Work instructions: Using the string "center" as the key, pull each matching line out of the records below.

Data shown:
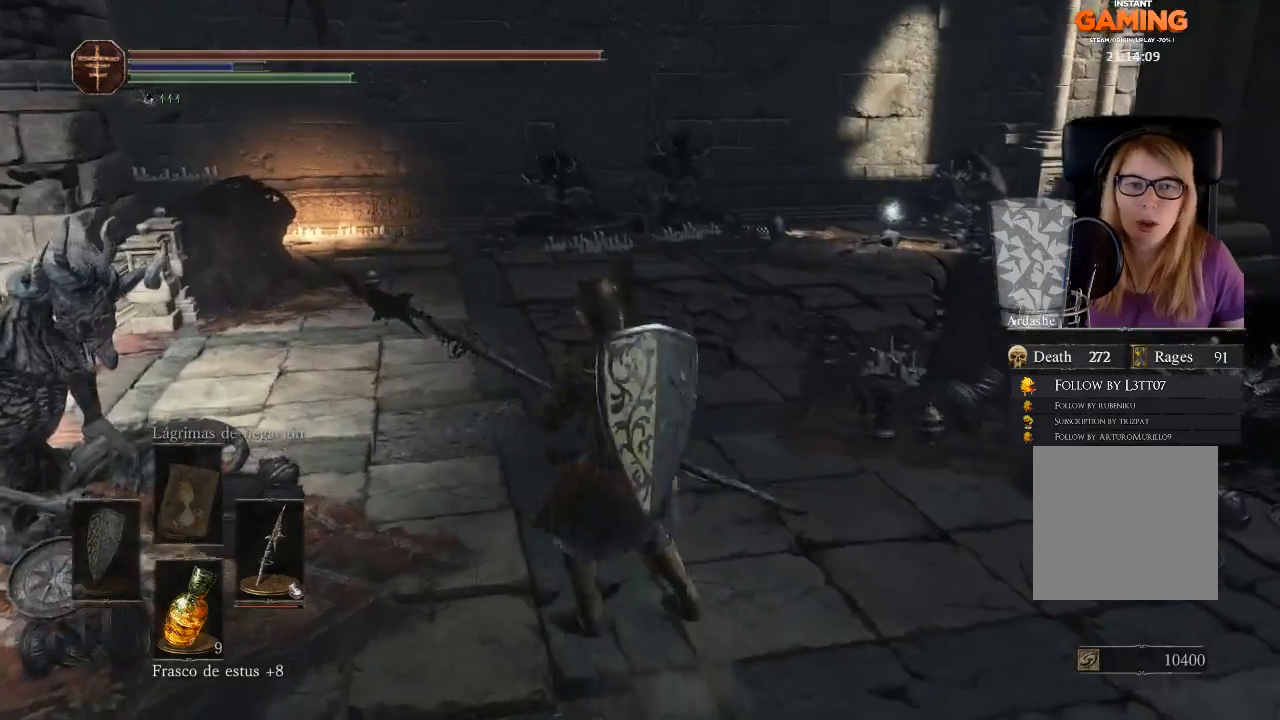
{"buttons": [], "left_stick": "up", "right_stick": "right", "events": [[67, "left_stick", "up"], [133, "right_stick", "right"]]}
--
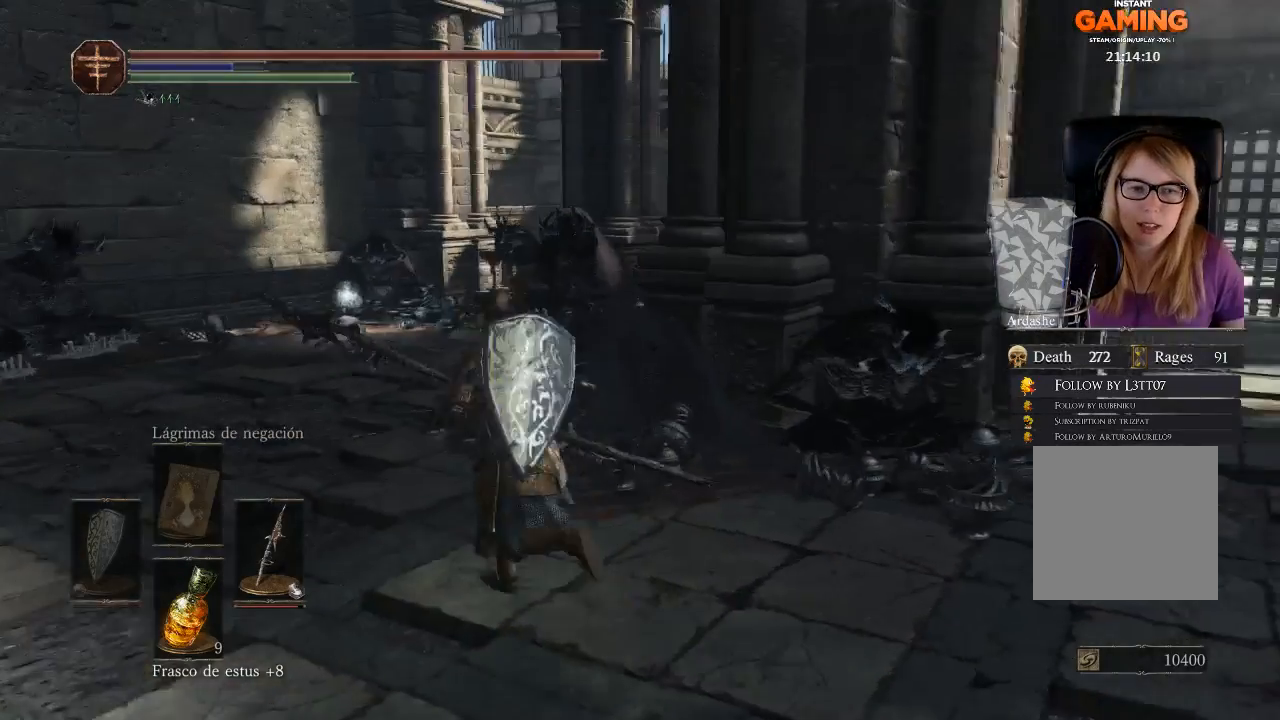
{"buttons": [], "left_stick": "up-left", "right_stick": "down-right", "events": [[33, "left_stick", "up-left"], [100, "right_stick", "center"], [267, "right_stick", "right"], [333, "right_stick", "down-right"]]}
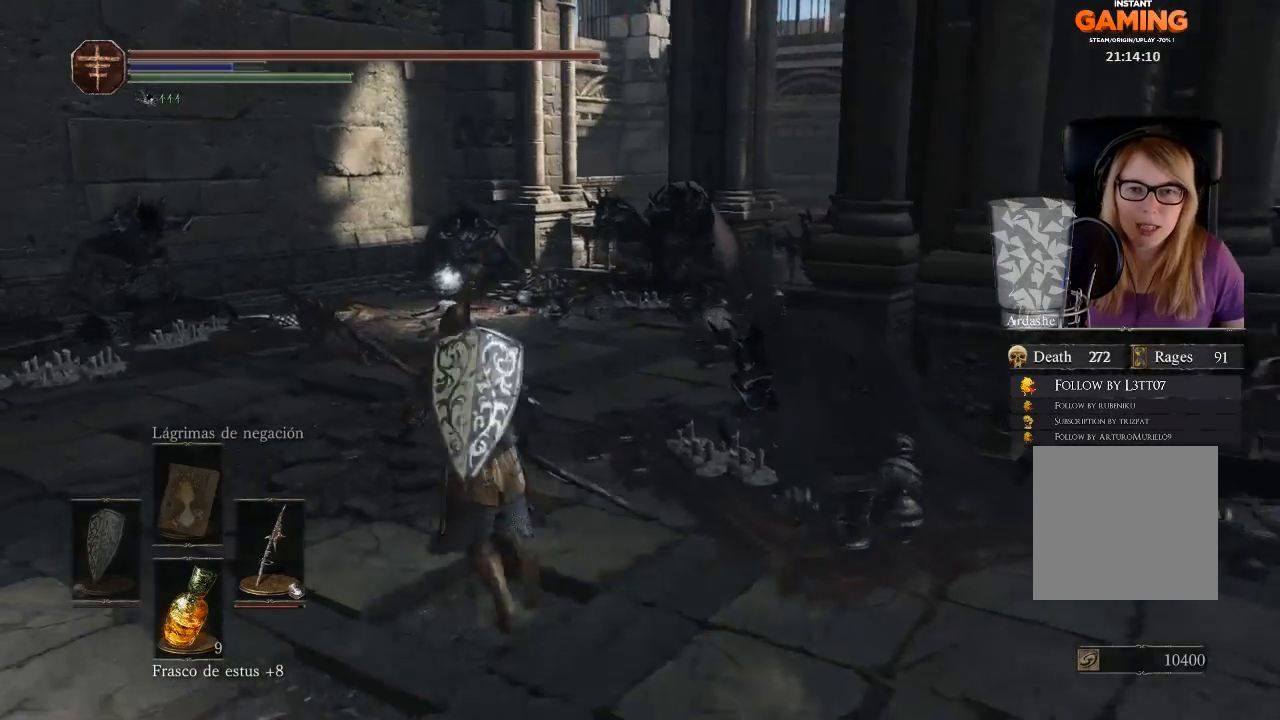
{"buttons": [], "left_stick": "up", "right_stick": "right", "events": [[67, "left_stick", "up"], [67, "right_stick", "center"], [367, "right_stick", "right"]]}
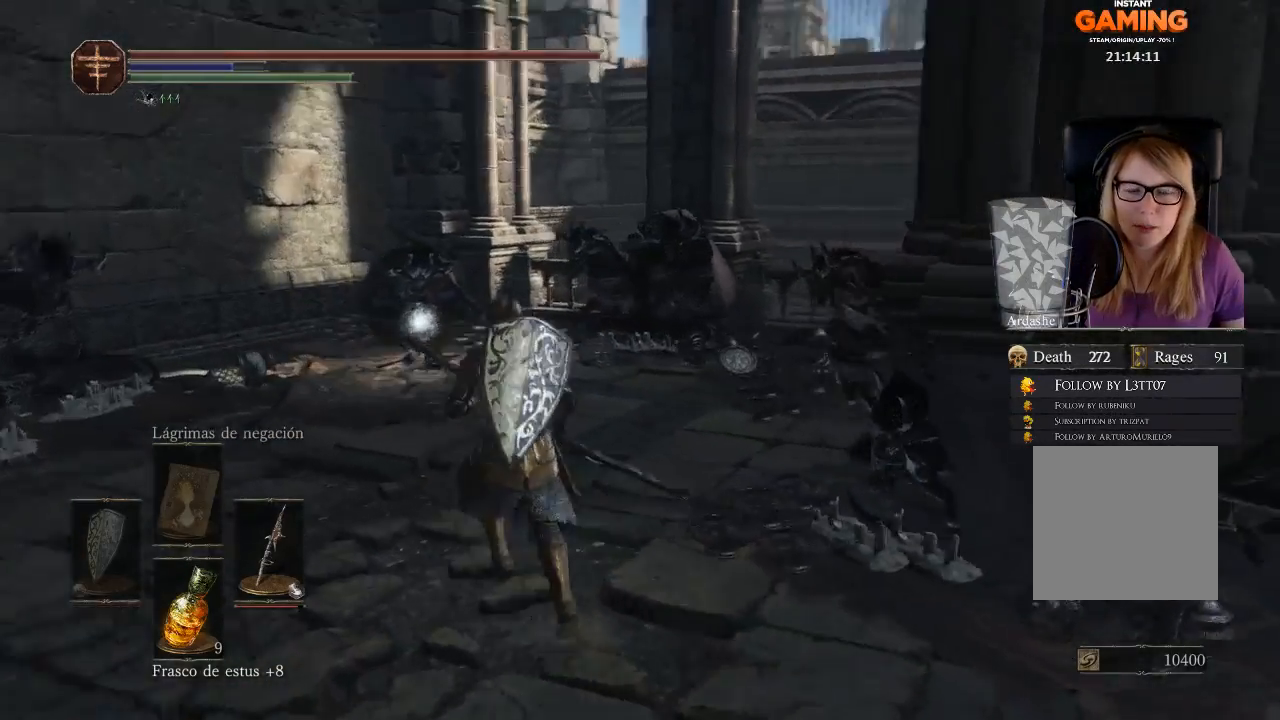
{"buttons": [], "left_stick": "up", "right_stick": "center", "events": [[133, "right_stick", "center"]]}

Problem solution:
{"buttons": [], "left_stick": "up-left", "right_stick": "down-right", "events": [[33, "left_stick", "up-left"], [100, "right_stick", "center"], [267, "right_stick", "right"], [333, "right_stick", "down-right"]]}
{"buttons": [], "left_stick": "up", "right_stick": "right", "events": [[67, "left_stick", "up"], [67, "right_stick", "center"], [367, "right_stick", "right"]]}
{"buttons": [], "left_stick": "up", "right_stick": "center", "events": [[133, "right_stick", "center"]]}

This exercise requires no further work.